There is little biological plausibility that the mRNA vaccine will cause harm in infants of breastfeeding women. Testing of the milk of mothers who received either the Pfizer-BioNTech or Moderna vaccine found no mRNA in their milk. The tiny amount of polyethylene glycol-2000 in Pfizer-BioNTech vaccine is not absorbed orally, so breastmilk PEG exposure from maternal immunization is not a concern. Neither of the currently available mRNA vaccines contains a preservative or adjuvant. While there is little plausible risk for the child, there is a biologically plausible benefit. Antibodies stimulated by the vaccine transfer into milk and may protect the breastfeeding child from infection with SARS-CoV-2.
Several studies demonstrated that SARS-CoV-2 specific IgA and IgG antibodies with binding and neutralizing capacity appear in breast milk soon after the first vaccination, with peak levels about 2 weeks after the second vaccine dose. The increase in IgG was higher than the increase in IgA. Breast milk IgG antibodies were synchronized with maternal serum IgG antibodies, and maternal serum antibody titers were equivalent to those of non-breastfeeding women and higher than those of women who previously had COVID-19. Around 7.1% of mothers reported an adverse effect in their breastfed infant, most frequently increased sleepiness and increased fussiness. No serious adverse reaction was reported in infants. A small percentage of women reported a temporary decrease in milk supply after mRNA vaccination or discoloration of milk.

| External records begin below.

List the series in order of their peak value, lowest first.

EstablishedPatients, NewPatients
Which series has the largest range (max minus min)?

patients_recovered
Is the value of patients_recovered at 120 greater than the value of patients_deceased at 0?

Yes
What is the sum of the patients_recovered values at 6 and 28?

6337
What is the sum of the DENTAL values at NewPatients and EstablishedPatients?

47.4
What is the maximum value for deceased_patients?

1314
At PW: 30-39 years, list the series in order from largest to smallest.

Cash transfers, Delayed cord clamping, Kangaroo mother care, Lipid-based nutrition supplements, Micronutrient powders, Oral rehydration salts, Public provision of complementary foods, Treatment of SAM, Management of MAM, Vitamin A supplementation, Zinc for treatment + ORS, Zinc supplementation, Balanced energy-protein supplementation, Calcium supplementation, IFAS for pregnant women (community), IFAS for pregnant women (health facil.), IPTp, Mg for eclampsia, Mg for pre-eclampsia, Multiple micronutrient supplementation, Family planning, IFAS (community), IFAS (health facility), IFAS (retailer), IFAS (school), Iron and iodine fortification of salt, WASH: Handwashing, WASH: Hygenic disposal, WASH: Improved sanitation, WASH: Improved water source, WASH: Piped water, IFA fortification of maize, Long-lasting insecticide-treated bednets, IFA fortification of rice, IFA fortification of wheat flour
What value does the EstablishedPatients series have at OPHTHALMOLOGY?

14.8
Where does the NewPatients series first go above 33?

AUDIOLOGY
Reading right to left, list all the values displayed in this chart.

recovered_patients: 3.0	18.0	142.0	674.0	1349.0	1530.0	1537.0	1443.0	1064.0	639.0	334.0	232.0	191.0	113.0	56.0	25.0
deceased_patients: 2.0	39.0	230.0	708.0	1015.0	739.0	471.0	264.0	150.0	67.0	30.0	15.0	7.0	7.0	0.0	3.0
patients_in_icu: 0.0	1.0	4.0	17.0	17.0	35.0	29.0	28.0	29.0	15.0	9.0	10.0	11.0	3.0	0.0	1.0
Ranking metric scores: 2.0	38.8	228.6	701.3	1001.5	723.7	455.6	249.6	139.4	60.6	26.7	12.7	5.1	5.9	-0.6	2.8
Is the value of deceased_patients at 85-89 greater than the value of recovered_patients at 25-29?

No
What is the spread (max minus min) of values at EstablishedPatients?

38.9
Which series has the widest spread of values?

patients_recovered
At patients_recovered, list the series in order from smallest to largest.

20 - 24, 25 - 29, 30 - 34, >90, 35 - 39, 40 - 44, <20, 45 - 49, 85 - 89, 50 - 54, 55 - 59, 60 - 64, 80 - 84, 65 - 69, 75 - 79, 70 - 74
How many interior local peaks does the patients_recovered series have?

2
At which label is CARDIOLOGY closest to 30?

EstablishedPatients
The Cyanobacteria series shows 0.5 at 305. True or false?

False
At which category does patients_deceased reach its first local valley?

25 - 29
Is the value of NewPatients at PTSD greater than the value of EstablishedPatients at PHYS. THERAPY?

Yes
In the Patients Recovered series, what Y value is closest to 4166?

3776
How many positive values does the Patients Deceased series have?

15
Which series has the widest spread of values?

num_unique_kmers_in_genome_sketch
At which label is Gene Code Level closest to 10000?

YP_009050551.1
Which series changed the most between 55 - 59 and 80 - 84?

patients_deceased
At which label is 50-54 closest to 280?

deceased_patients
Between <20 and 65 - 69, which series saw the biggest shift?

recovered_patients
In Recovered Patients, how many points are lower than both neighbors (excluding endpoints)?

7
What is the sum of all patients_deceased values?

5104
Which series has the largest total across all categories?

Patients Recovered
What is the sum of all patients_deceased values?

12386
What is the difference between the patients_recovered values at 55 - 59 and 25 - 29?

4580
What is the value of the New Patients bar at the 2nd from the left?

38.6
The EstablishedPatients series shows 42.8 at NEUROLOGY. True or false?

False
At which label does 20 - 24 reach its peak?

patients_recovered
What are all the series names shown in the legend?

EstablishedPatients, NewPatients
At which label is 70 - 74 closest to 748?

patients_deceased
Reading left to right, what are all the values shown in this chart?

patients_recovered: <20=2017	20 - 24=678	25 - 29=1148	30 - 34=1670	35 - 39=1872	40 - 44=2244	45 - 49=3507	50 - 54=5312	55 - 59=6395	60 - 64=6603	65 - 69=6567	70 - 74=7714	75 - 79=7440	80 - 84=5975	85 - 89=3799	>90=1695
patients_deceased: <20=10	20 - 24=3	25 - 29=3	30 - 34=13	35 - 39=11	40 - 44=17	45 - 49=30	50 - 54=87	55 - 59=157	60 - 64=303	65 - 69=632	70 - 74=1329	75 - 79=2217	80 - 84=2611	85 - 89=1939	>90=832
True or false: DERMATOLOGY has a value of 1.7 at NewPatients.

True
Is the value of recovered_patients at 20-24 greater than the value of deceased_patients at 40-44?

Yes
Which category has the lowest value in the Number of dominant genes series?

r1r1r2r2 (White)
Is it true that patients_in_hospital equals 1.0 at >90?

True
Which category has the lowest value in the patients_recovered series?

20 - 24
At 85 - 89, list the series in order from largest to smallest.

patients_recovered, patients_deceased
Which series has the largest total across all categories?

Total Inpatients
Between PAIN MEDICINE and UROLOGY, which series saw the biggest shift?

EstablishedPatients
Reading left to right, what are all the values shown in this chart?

It is essential to study the immunity of lactating women after vaccination, since it is currently unknown whether the antibodies excreted into the breast milk lead to immunization of the child and whether breast milk antibodies also provide protection against novel coronavirus variants. Primary research questions that are currently of high importance are concerned with the neutralizing capacity of vaccine-induced breast milk antibodies against novel variants of concern, the role of IgG in breast milk-transferred immunity, the presence of secretory IgA (sIgA) antibodies in breast milk after vaccination, and the extent of clinical protection from COVID-19 in breastfed infants of vaccinated mothers. Furthermore, T-cell responses specific to the coronavirus and their association with humoral Immune responses, as well as potential differences in T-cell responses between lactating and non-lactating women remain unstudied.